Ethanol is an important part of the U.S. energy picture, Kletscher added, but other forms of energy also are needed. “We need all the forms of energy to power the United States,” Kletscher stated. “One sector can’t carry it all and we need to find a way to keep all forms of energy price competitive. The ethanol industry is strong and resilient. You hear about slowdowns or shutdowns of ethanol plants, but when the ethanol is needed, we are going to be there to produce it.”
Lyle Schlyer, president of Calgren Renewable Fuels, said the company has adopted two technologies—co-generation of power at its Pratt, KS and Pixley, CA plants and biogas generation at the California plant.
The Pratt, KS plant produces 55 million gallons of ethanol at full capacity and the Pixley, CA plant produces slightly more at 57 million gallons a year. Both are now running at full capacity, Schlyer said.
“In Kansas and California, we generate our own electricity with co-generation units,” Schlyer noted. In Kansas, the plant uses natural gas. In California, the Pixley plant can use natural gas or biogas produced by digesting dairy cattle manure.
The co-generation of power lowers the Kansas plant’s carbon intensity, Schlyer said, because it means the plant doesn’t use electricity from the grid, much of which is derived from coal, a fossil fuel with a high carbon score.
In California, Calgren is doing a couple of things to lower the plant’s carbon score and save money. “We are starting a biodiesel plant that we believe will be more efficient when converting waste products into biodiesel,” Schlyer said. The biodiesel plant is co-located with the ethanol plant so the two plants can share the energy from the two co-generation units at the Pixley location. Half of the biodiesel is produced from corn oil extracted by the ethanol production process. The other half of the biodiesel is produced from used cooking oil and fats from animal rendering plants.
The biodiesel plant has just started production, Schlyer said. When it is running at full capacity, it will produce 5.5 million gallons of biodiesel a year.
Several years ago, the California ethanol plant installed a bio-digester that produces biogas from the manure of a large neighboring dairy.
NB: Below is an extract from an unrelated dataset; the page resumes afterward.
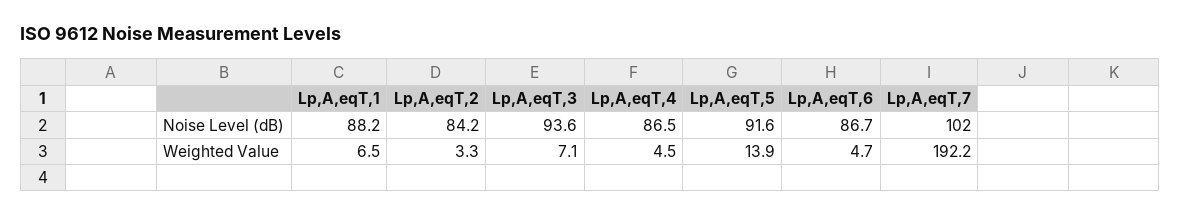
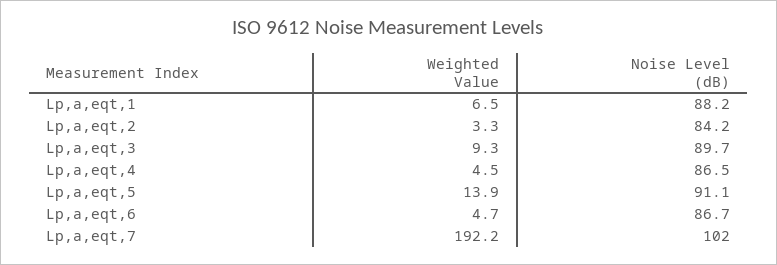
Lp,A,eqT,3, Noise Level (dB): 93.6 -> 89.7
Lp,A,eqT,5, Noise Level (dB): 91.6 -> 91.1
Lp,A,eqT,3, Weighted Value: 7.1 -> 9.3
The biogas is used as a substitute for natural gas.
Subsequently, Calgren has teamed up with other dairy producers that are as far as six miles from the ethanol plant. “Now, we are putting together a dairy digester cluster project,” Schlyer said, The original plan called for the utilization of 11 dairy digesters. However, more dairies have joined the project and the total number of covered lagoon digesters could grow to as many as 25, he noted.
A pipeline is being built to connect the different digesters, Schlyer stated.
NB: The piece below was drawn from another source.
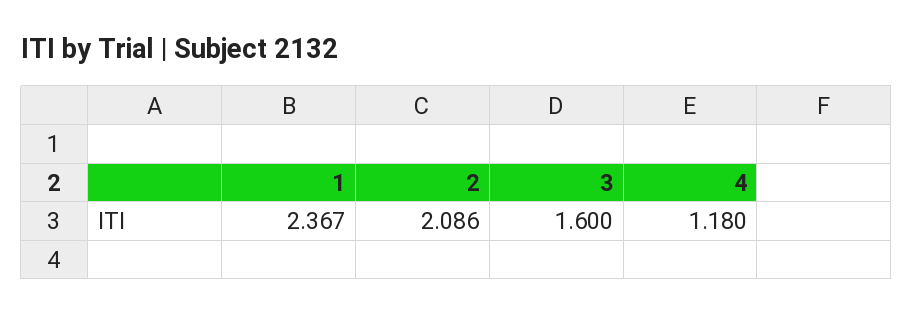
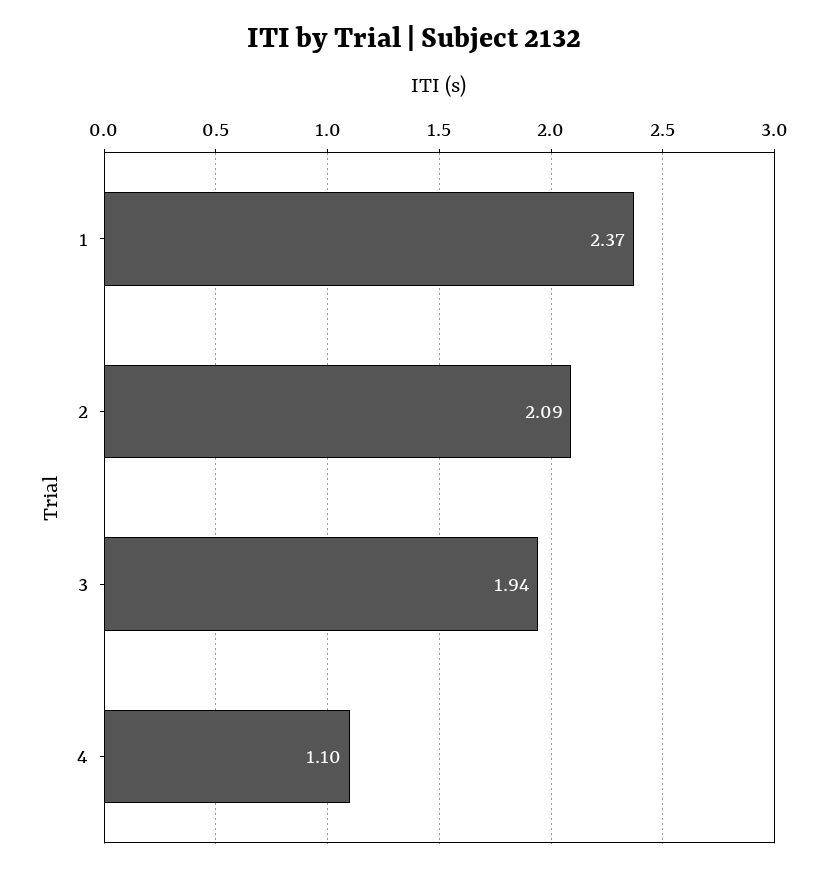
3: 1.6 -> 1.94
4: 1.18 -> 1.1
Some of the biogas will be used to power the ethanol and biodiesel plants, he said, and the rest will be sold to compressed natural gas companies for transportation fuel and other uses.
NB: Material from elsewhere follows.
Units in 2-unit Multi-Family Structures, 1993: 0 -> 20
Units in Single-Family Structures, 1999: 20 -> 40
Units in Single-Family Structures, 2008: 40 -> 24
“These are high return-on-investment projects,” Schlyer commented. “We’ll be opportunistic and flexible and I’m comfortable that it’s a good deal for us.”
Schlyer declined to be more specific about the financial returns of the biogas and biodiesel projects. However, the two projects are part of a larger vision involving renewable fuels. “We see our ethanol plants as building blocks for producing other renewable fuels,” Schlyer stated. “We see an ethanol plant as part of a renewable fuel complex. We were able to do both the biodiesel plant and biogas projects because we have an ethanol plant. That ethanol plant gave us a pretty cool way to make low-carbon fuel and market low-carbon fuel here in California In our case, the projects happen to be working out pretty well.””
Looking five years and beyond, Schwarck says he’s still optimistic because ethanol is a low-carbon, high-octane fuel that will have a strong future. “Both higher blends of ethanol and export sales will lead the way,” he says. “Ethanol is a clean-burning, American-made renewable fuel.”
The attacks on the Saudi Arabian oil fields have driven home the point that ethanol provides a reliable supply of U.S.-based fuel, he adds.